▶ _SUPPLIED PASSAGE_
[Start of section]
Who’s Out in Soviet Union? : DEAD:
* NIKOLAI Y. KRUCHINA, business manager of Communist Party’s Central Committee
The KGB reported that Kruchina jumped out the window of his seventh-floor apartment after leaving a suicide note. The contents of the note were not revealed.
Kruchina was born in the Soviet Far North in 1928, and he joined the Communist Party in 1949. He was appointed to the Central Committee in 1976. Since 1983, he had been the Communist Party’s administrator of affairs, responsible for its budget, finances and property--estimated to be worth nearly $9 billion.
RESIGNED:
* ANATOLY I. LUKYANOV, Speaker of Supreme Soviet
Lukyanov was close to the leaders of last week’s failed coup, and Russian Federation President Boris N. Yeltsin called him the “principal ideologist.”
[End of section]
▶ _WORK REQUEST_
Pick up the list of Soviet officials who died or resigned after the failed coup, starting after its last sentence, and continue it.

▶ _INFORMATION SUPPLIED_
[Start of section]
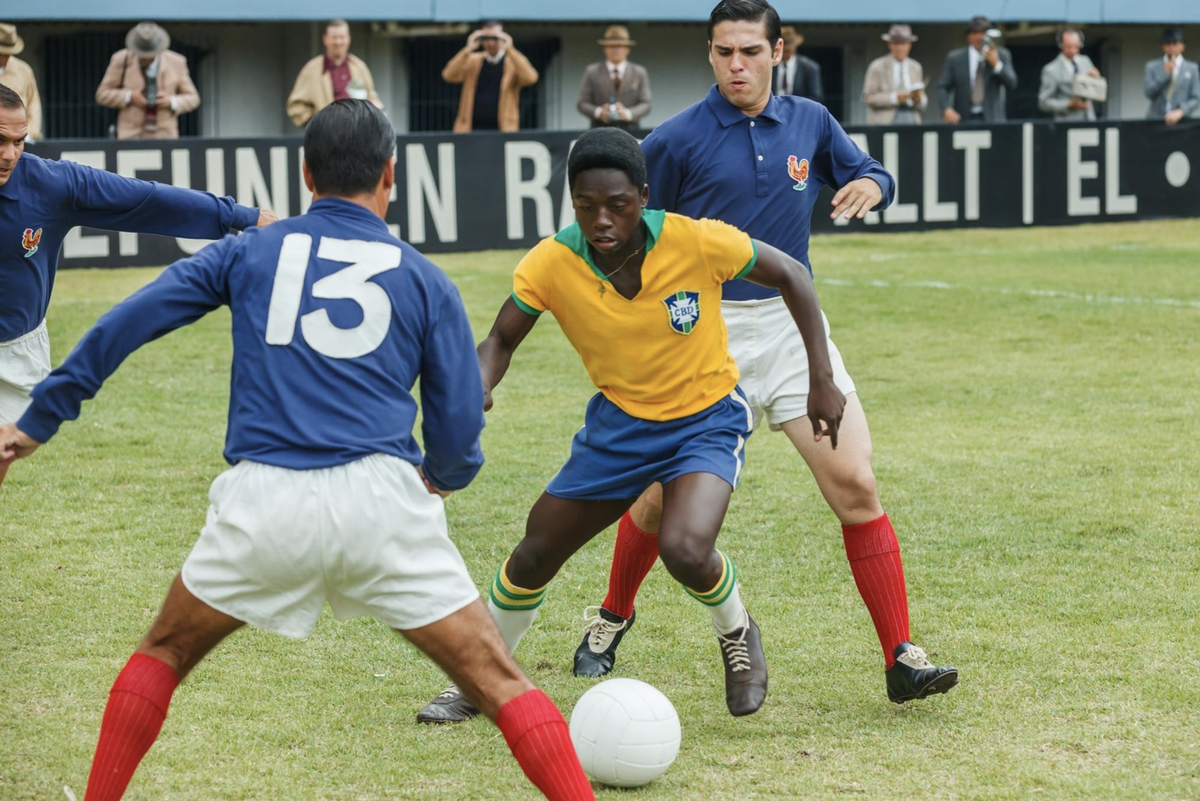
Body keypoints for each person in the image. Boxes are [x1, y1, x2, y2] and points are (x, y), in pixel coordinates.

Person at [0, 99, 595, 801]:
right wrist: (441, 474)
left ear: (304, 172)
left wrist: (45, 413)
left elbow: (130, 319)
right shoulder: (426, 278)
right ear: (391, 176)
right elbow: (460, 428)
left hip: (263, 504)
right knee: (500, 682)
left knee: (163, 651)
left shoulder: (248, 251)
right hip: (384, 506)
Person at [572, 0, 958, 706]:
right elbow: (621, 220)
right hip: (702, 336)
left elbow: (869, 168)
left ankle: (902, 655)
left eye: (750, 51)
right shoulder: (679, 138)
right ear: (710, 54)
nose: (736, 65)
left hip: (790, 330)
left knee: (856, 485)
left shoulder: (811, 121)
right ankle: (611, 615)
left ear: (777, 52)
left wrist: (874, 182)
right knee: (656, 503)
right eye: (724, 52)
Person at [415, 126, 846, 724]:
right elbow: (500, 339)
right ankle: (481, 680)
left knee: (685, 550)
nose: (602, 221)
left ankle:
[End of section]
▶ _EXPECTED ANSWER_
As a longtime friend of Soviet President Mikhail S. Gorbachev, Lukyanov was elected deputy Speaker of the Supreme Soviet in May, 1989, and then became Speaker in March, 1990. He and Gorbachev studied law at Moscow’s Lomonosov University. Lukyanov graduated in 1953, two years before Gorbachev. Born in the Russian city of Smolensk in May, 1930, Lukyanov joined the Communist Party at age 25. After Gorbachev came to power in 1985, he was promoted to head of the Central Committee’s general department, which manages all documents and prepares its agenda.
FIRED:
* Leonid Kravchenko, the director of state TV and radio, was fired Monday by Gorbachev.
* Lev Spiridonov, director of the Tass news agency, was also fired.